Data listing
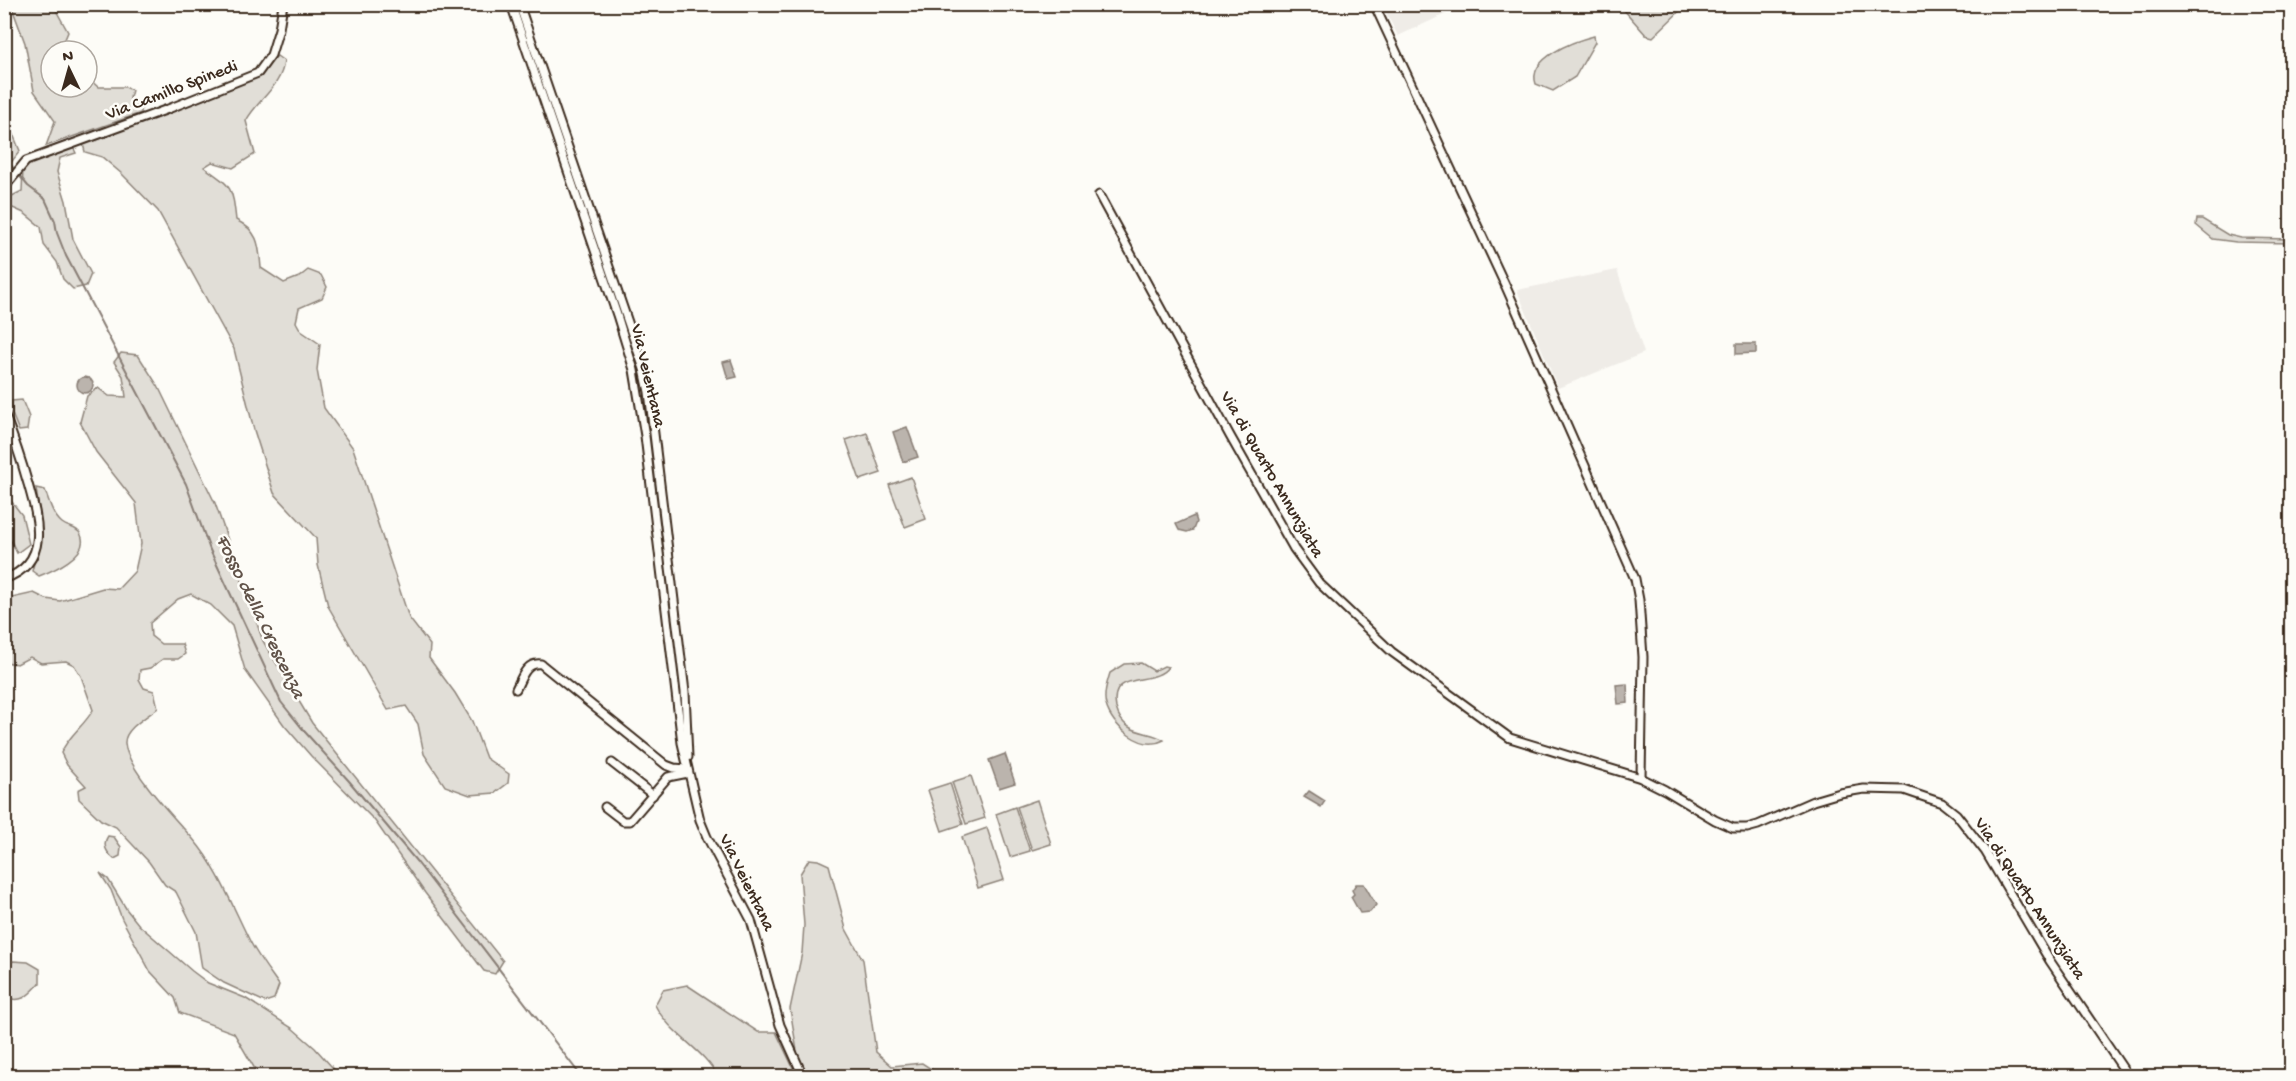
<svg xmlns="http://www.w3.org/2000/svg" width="2296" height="1081" font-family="'Gochi Hand',sans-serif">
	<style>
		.built { fill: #efece7 }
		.green { fill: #e1ded7; stroke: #8e847a; stroke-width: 1.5 }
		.water { fill: #bbb4ad; stroke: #887d74; stroke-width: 1.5 }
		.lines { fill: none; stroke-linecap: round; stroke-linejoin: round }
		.stream { stroke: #887d74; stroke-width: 2 }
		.minor-casing { stroke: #3b2a1e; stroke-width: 11 }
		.minor { stroke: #fdfcf7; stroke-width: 7 }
		.labels { text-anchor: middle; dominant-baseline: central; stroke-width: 5; stroke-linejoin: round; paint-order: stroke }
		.street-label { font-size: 18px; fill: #3b2a1e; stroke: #fdfcf7 }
		.water-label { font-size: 20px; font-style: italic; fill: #615349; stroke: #fdfcf7 }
	</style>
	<rect width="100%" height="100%" fill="#fdfcf7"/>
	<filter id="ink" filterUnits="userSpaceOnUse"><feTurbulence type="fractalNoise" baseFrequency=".0167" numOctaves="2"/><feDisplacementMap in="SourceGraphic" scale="12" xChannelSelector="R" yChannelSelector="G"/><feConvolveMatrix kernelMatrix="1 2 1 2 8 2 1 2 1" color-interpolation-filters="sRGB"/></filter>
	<g filter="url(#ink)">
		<g class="built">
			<polygon points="1382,5 1454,5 1456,9 1398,36"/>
			<polygon points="1617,270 1644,353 1558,388 1517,290"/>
		</g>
		<g class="green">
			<polygon points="1625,4 1686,4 1686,5 1653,37 1646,35 1624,10"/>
			<polygon points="11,5 53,5 68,32 60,51 51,51 51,87 87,87 87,77 98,87 125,87 132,90 130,98 131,105 142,105 141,113 46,146 55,121 34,91 25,43"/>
			<path d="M1594,36L1595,42L1575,77L1553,91L1536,84C1527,58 1574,41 1594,36Z"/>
			<path d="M277,56L284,61C282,86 257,100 246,121L255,154L233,168L212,162L204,167C232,187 232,185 236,220C259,231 259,245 261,268L284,283L299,277L308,270L321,275L327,287L322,298L299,308L296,322L301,331L320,344L317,370L324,408L353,448L409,618L430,645L429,658L455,693L472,721L486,758L509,774L508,783L495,793L470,795L445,786L424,754L418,724L406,706L388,710L328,606L318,565L316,538L274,493L254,430L234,349L158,211L122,174L102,157L85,152L83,144L241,84L259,74Z"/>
			<polygon points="5,115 20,151 5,170 4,170"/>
			<polygon points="73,147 76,153 60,158 57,172 66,201 73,239 91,274 86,286 73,289 63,279 57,262 44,245 41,227 24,213 13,208 5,212 4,200 22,191 23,169 32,163"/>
			<polygon points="2197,219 2202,219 2228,235 2241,238 2291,239 2291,243 2236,242 2213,239 2196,225"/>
			<path d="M121,353L138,355L158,386L215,503L263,641L312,723L503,961L495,974L484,971L425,893L375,821L311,756L284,725L245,670L232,626L211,605L191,594L178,599L150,623L151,636L161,644H182L185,654L178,659H163L150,668L140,670L139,679L144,688L154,691L158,708C148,716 124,729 125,743C126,768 176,820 193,839C219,869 233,908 251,943C259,958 269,971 279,985L274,999L265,1002L224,983L202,968L196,932L176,892L165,885L149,862L116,827L101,820L79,799L78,790L86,786L67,765L61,753C68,736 84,726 93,710L81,676L74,665L66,661L41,663L30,657L17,664L5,662V589L12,598L34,593L46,599L60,601L103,588L118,589L135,571L141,544L136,503L96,452L80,422L87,396L98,388L109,396L126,397L123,376L114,362Z"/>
			<polygon points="22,400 29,417 27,430 19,431 12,414 12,401"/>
			<polygon points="867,433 881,473 860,480 846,440"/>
			<polygon points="911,477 926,519 905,527 889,485"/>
			<path d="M36,488L45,490C49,501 53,516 62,523C68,528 78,527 81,535C90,555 52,571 39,576L32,571L42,533Z"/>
			<polygon points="5,493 22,515 29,544 17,553 5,529"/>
			<path d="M1141,663L1154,671L1164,666L1168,667C1155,687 1108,669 1116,708C1118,715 1122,723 1129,727C1140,734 1154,733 1164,740C1142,752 1112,727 1106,705C1103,695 1107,683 1110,673L1124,664Z"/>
			<polygon points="971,776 985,818 966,824 952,782"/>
			<polygon points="950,783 963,824 942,831 928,790"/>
			<polygon points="1037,800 1051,844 1032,850 1017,807"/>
			<polygon points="1015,807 1030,851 1010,857 996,814"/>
			<polygon points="987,828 1004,880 978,888 962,837"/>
			<path d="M108,836L114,837L121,847L120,856L114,859C106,852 102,845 108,836Z"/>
			<polygon points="809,859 818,860 829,865 846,929 863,960 876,1052 892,1066 922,1063 942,1076 807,1076 799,1063 790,1009 802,953 804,925 800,874"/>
			<polygon points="100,873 108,879 127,910 139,925 192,971 208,983 245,998 292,1028 315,1048 340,1076 259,1076 234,1033 180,1013 175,998 150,971 122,919 111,890"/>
			<path d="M13,961L28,962L40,969V983C29,995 21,1005 4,996L5,969Z"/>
			<path d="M687,985L758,1032H776L797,1076H717C705,1050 670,1035 655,1005L663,990Z"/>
		</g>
		<g class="water">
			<polygon points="1736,344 1756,344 1756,353 1736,354"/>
			<polygon points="731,360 737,377 728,379 723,362"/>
			<circle cx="85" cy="385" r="8"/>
			<polygon points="907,427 918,457 903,462 893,432"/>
			<polygon points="1194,516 1196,522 1193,530 1187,532 1179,530 1176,524"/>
			<polygon points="1627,684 1628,703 1618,704 1616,685"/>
			<polygon points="1005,754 1015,783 999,788 989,760"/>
			<polygon points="1309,791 1325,801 1321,807 1304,797"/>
			<polygon points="1356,884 1364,884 1376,905 1370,912 1360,913 1351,897 1354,894 1352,890"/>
		</g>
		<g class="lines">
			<g class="stream">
				<polyline points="4,157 28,186 45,199 55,221 57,233 66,256 186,484 210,550 281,702 305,732 349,781 417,862 581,1076"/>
				<polyline points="622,1076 634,1072 652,1076"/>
			</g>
			<defs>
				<g id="minor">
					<polyline points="511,4 617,315 634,370 645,436 682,743 700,820 707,837 751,920 780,1025 803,1076"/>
					<polyline points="519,4 644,369 649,392 685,692 688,757"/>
					<polyline points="1374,4 1506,287 1635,579 1639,600 1643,657 1641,778"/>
					<polyline points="4,188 26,161 168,109 258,73 271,55 279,29 283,4"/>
					<polyline points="1099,195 1230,436 1294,549 1319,583 1392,652 1510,738 1641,778 1665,790 1715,820 1733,828 1747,828 1758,825 1813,801 1840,793 1864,789 1904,790 1942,803 1956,814 1985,851 2050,961 2128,1076"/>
					<path d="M4,413C13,436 21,459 28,484C38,519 51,563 4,579"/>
					<path d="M516,689C522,677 526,662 541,664L666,765L674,768L687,769"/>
					<polyline points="612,763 653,795"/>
					<polyline points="605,807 623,821 630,821 668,777 688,773"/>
				</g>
			</defs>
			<use href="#minor" class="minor-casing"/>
			<use href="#minor" class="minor"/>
		</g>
	</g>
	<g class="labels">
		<g class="street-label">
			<text transform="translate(172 91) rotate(-21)">Via Camillo Spinedi</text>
			<text transform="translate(647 376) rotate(77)">Via Veientana</text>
			<text transform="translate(1271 475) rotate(60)">Via di Quarto Annunziata</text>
			<text transform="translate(746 883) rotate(64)">Via Veientana</text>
			<text transform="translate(2029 899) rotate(57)">Via di Quarto Annunziata</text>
		</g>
		<g class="water-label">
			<text transform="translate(259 617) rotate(64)">Fosso della Crescenza</text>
		</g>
	</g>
	<rect width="2296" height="1081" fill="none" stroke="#fdfcf7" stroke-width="24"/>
	<rect x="12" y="12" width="2272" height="1057" fill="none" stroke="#3b2a1e" stroke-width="2" filter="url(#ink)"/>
	<g transform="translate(69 69) rotate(355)"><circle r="28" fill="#fdfcf7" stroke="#afa8a0" stroke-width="1.5"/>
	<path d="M0-4.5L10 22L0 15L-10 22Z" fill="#3b2a1e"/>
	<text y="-9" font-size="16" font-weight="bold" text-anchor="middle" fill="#3b2a1e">N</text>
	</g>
</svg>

Exercise directions
Out of the material above, select every line that holds the string "lines".

Completed task
		.lines { fill: none; stroke-linecap: round; stroke-linejoin: round }
		<g class="lines">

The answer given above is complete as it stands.